*Action item*
Rewrite the lines from "ופוגעים בחוויה." through "5. SEO ותשתית תוכן", swapping "טופס" for "שאלון" and leaving everything else as it is.

[Transcribed page contents]
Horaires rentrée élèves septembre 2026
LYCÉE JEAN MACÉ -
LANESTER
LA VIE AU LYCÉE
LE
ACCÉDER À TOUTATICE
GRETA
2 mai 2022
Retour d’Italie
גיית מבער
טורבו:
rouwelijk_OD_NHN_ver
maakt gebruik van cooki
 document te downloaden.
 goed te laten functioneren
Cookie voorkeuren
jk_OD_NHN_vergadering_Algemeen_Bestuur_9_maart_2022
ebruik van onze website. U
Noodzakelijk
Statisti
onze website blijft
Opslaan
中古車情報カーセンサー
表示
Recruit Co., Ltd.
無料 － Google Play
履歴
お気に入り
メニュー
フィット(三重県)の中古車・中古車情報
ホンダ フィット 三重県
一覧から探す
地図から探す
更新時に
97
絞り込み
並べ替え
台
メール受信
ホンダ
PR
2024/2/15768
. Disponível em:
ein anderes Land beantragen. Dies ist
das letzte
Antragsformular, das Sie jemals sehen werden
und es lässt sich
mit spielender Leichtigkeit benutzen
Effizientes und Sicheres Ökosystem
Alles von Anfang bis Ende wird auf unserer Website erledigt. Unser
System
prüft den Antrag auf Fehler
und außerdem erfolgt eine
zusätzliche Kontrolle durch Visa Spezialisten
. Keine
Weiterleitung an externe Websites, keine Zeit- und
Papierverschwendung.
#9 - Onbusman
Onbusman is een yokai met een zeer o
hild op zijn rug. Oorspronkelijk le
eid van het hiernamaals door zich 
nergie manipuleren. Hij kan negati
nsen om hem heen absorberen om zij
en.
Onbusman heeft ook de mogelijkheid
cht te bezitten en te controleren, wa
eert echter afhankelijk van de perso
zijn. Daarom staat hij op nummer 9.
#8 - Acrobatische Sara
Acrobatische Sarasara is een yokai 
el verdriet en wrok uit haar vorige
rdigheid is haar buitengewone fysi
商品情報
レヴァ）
...
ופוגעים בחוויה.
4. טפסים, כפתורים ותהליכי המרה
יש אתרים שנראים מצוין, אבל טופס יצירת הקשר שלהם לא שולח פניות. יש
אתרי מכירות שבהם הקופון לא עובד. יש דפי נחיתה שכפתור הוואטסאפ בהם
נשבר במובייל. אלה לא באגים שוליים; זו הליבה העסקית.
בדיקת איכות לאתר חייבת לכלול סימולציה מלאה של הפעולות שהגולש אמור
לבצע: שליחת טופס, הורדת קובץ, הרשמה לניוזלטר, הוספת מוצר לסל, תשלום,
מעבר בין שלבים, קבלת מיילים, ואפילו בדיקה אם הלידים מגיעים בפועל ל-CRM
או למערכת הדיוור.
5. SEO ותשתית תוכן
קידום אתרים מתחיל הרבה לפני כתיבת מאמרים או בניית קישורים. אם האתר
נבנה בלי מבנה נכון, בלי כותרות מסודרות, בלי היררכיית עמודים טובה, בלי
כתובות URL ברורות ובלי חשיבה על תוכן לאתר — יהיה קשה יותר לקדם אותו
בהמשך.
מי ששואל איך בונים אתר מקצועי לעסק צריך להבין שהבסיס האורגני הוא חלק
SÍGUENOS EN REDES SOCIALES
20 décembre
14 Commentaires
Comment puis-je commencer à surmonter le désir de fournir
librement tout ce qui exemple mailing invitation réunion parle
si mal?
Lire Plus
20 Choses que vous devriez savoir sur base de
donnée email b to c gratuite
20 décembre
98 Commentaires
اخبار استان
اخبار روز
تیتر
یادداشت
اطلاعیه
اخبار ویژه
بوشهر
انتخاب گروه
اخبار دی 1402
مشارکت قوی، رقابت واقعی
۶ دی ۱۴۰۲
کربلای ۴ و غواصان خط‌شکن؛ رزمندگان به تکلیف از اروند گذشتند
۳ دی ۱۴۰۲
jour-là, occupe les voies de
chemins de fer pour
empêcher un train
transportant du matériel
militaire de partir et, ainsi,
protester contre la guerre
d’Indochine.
==
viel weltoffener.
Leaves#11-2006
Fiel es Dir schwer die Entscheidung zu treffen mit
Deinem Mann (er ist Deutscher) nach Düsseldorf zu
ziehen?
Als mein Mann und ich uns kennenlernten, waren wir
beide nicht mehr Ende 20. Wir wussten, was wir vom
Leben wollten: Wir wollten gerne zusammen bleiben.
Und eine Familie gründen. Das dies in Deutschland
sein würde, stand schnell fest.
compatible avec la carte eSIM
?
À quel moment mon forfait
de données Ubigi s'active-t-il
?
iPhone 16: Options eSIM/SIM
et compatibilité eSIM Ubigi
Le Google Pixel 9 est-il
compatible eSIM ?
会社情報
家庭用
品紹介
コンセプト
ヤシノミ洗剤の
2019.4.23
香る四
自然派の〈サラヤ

*Result for this task*
ופוגעים בחוויה.
4. טפסים, כפתורים ותהליכי המרה
יש אתרים שנראים מצוין, אבל שאלון יצירת הקשר שלהם לא שולח פניות. יש
אתרי מכירות שבהם הקופון לא עובד. יש דפי נחיתה שכפתור הוואטסאפ בהם
נשבר במובייל. אלה לא באגים שוליים; זו הליבה העסקית.
בדיקת איכות לאתר חייבת לכלול סימולציה מלאה של הפעולות שהגולש אמור
לבצע: שליחת שאלון, הורדת קובץ, הרשמה לניוזלטר, הוספת מוצר לסל, תשלום,
מעבר בין שלבים, קבלת מיילים, ואפילו בדיקה אם הלידים מגיעים בפועל ל-CRM
או למערכת הדיוור.
5. SEO ותשתית תוכן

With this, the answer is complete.